PROBLEM TO SOLVE | Somewhere below, one line contains "index tip: (1038, 1144)" and a later line contains "ring pip: (1122, 1083)". Output those two lines and everything between them exactly, and nothing else.

GIVEN DATA |

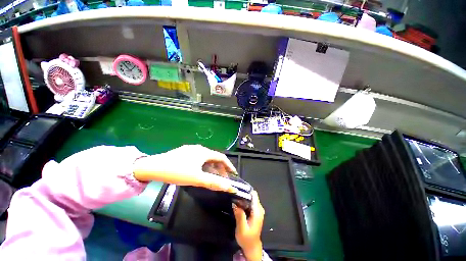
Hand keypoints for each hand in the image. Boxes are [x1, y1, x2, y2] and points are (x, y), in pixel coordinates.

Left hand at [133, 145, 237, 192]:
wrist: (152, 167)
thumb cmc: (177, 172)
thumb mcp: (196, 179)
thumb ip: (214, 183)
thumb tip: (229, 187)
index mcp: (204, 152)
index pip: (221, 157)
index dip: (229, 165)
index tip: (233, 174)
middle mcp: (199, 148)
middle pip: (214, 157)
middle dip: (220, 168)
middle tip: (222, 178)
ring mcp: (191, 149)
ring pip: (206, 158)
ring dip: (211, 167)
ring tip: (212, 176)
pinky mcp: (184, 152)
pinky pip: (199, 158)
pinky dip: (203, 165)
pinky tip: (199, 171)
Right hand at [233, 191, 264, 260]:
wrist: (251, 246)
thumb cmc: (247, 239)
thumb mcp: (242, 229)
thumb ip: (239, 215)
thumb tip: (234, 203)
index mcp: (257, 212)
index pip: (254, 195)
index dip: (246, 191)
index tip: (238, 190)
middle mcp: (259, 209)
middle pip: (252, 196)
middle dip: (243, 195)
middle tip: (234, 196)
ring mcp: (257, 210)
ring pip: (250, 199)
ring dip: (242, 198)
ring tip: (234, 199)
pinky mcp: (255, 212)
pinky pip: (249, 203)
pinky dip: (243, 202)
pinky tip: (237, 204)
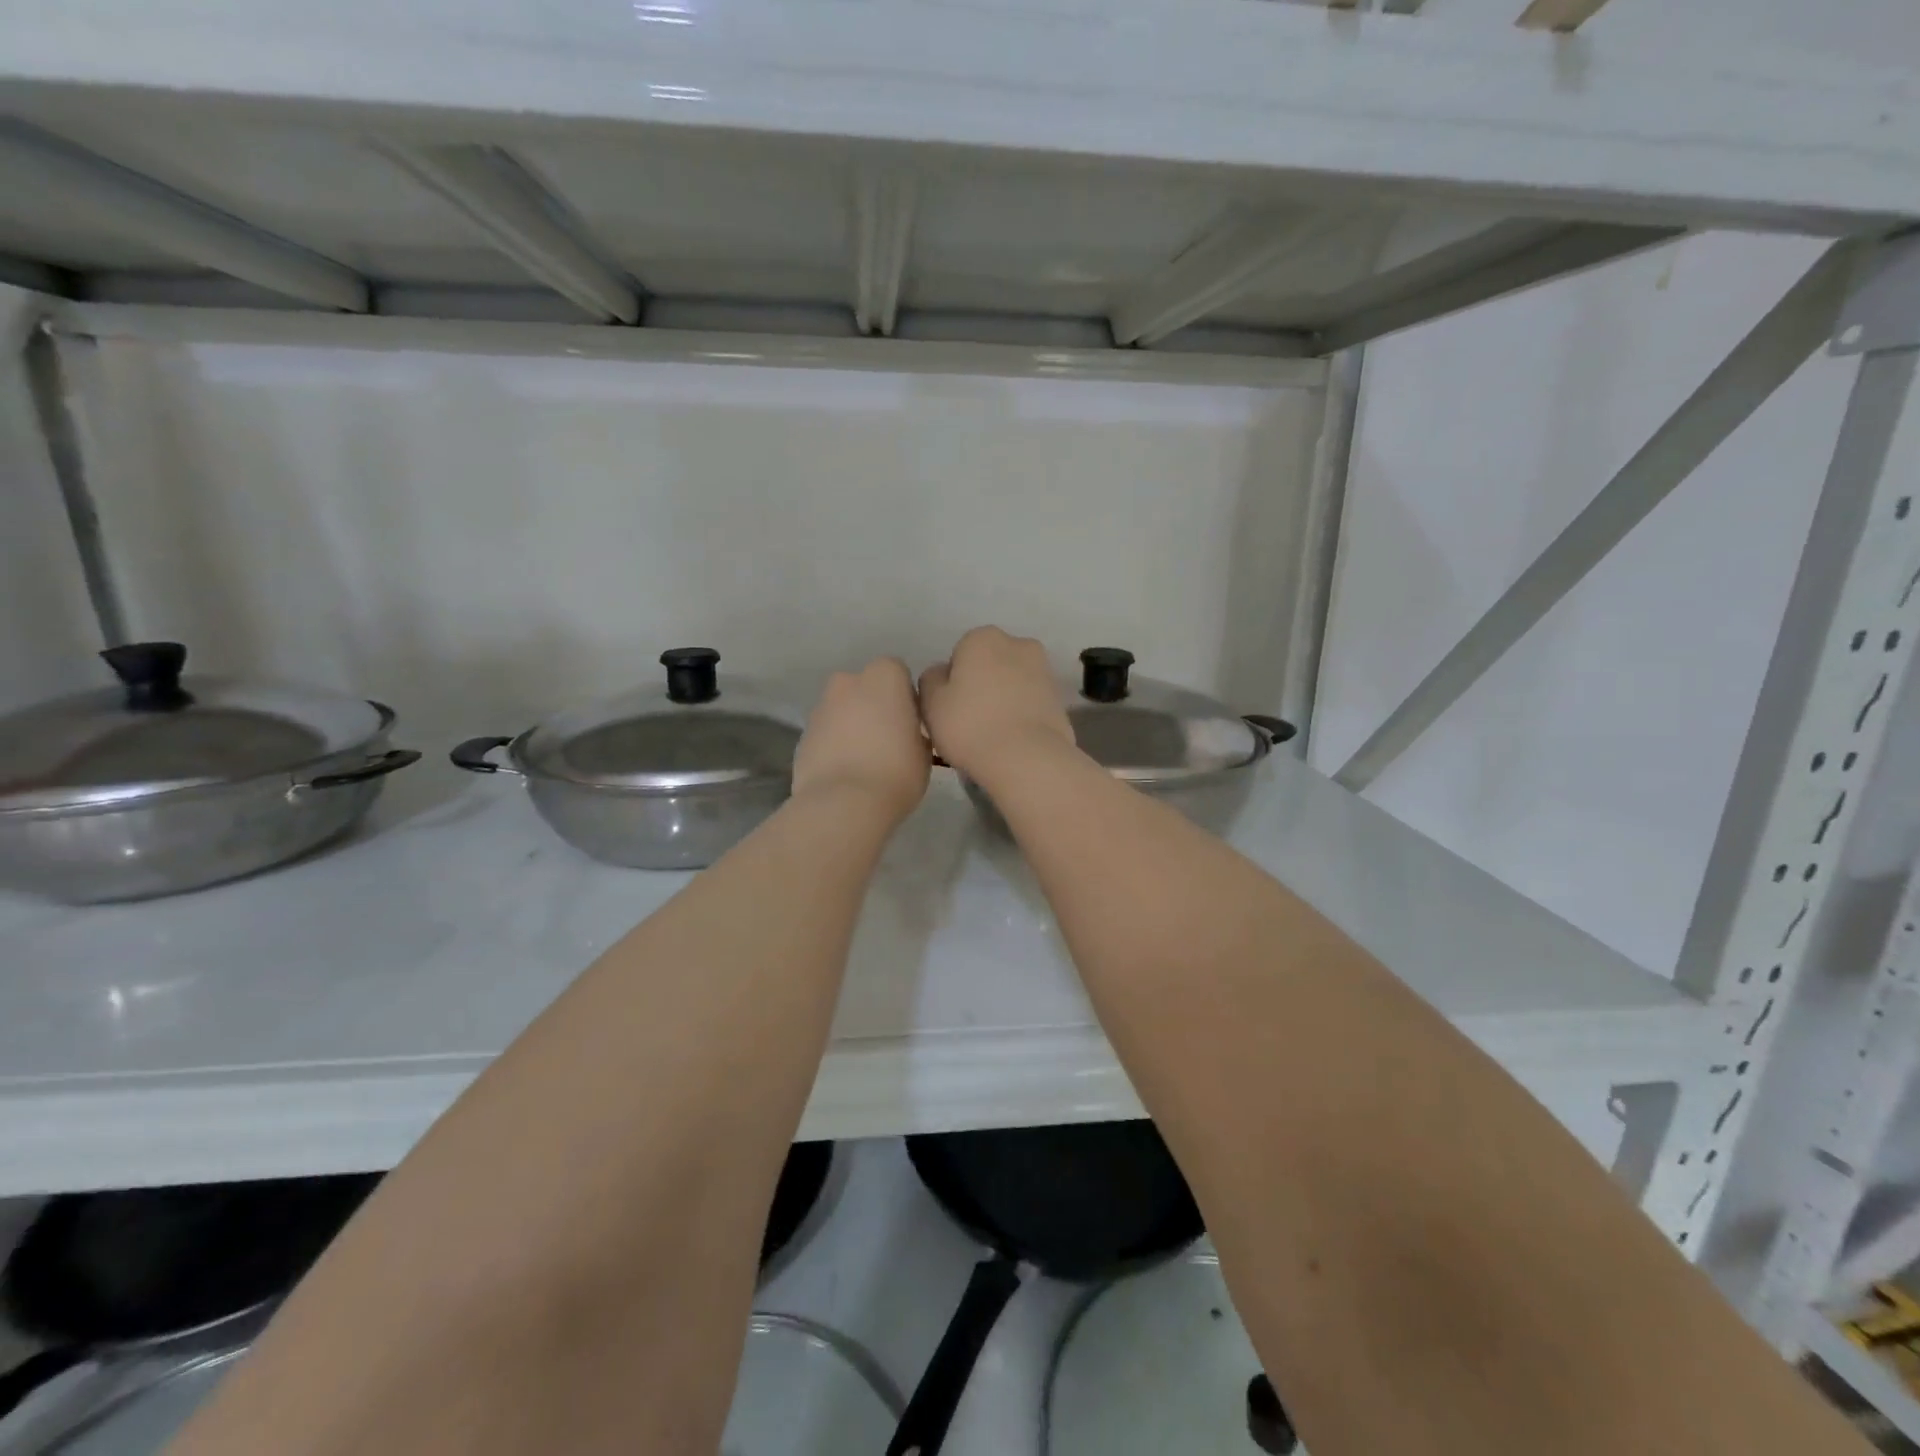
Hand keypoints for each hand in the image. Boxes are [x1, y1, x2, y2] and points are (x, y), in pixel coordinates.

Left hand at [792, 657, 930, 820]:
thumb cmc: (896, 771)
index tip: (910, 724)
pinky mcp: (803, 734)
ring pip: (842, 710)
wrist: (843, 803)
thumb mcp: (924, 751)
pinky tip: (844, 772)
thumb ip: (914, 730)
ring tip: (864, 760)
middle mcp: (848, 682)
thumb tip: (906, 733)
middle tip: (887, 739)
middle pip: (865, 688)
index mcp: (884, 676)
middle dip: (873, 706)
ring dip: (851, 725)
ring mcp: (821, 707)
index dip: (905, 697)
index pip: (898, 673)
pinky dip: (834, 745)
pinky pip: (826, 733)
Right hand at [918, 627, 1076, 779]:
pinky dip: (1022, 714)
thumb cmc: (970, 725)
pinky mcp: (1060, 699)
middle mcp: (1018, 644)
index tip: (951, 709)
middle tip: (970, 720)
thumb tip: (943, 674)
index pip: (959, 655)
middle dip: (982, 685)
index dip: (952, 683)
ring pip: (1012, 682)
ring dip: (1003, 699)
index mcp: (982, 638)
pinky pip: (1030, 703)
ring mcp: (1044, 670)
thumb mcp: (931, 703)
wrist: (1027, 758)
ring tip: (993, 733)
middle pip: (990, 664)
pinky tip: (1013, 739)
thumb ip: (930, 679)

--

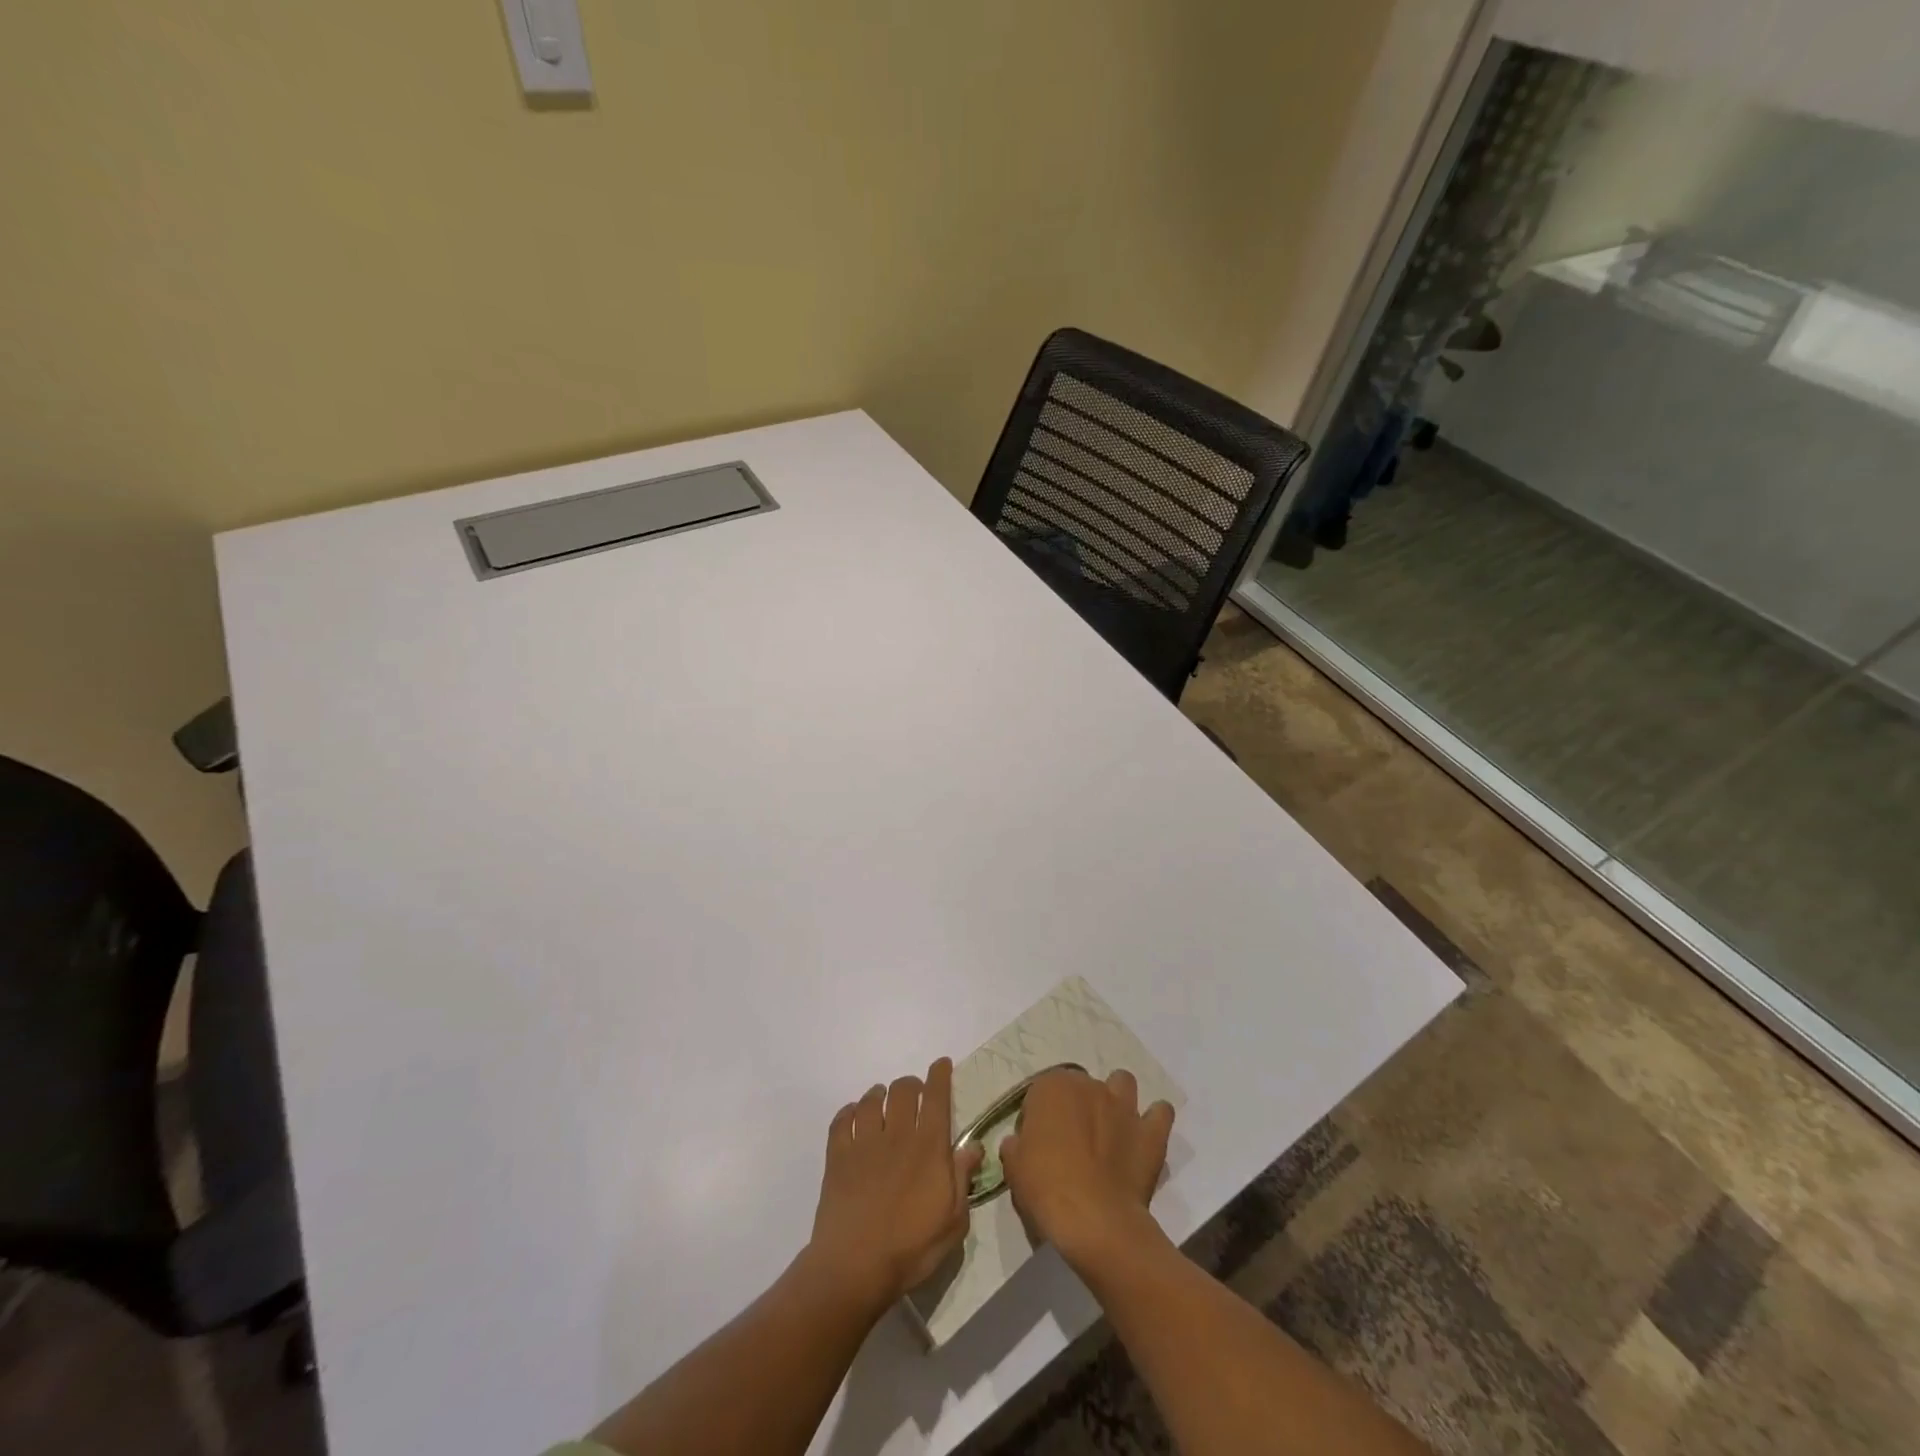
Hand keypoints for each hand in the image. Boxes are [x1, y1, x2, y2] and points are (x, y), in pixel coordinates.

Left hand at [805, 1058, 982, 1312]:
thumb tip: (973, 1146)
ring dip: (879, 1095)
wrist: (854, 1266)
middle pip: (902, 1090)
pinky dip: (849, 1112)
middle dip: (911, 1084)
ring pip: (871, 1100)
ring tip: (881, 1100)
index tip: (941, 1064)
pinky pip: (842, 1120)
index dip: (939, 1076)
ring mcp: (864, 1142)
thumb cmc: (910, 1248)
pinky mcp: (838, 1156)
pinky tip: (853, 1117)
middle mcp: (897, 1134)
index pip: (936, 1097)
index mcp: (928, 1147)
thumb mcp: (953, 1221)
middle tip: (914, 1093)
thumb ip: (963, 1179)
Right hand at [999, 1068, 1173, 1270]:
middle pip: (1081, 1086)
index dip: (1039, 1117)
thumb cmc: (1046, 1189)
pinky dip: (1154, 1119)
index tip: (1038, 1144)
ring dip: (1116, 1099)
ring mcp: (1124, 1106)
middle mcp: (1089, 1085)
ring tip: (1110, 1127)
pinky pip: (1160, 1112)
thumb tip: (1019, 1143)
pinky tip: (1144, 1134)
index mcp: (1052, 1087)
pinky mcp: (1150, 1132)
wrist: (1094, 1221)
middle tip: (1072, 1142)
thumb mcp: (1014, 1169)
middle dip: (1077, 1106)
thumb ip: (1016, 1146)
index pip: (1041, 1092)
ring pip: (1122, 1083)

WRITTEN SOLUTION |
index tip: (1038, 1144)
ring dip: (1116, 1099)
ring mcp: (1124, 1106)
middle mcp: (1089, 1085)
ring tip: (1110, 1127)
pinky pip: (1160, 1112)
thumb tip: (1019, 1143)
pinky tip: (1144, 1134)
index mcp: (1052, 1087)
pinky mcp: (1150, 1132)
wrist: (1094, 1221)
middle tip: (1072, 1142)
thumb mcp: (1014, 1169)
middle dip: (1077, 1106)
thumb ip: (1016, 1146)
index pip: (1041, 1092)
ring pip: (1122, 1083)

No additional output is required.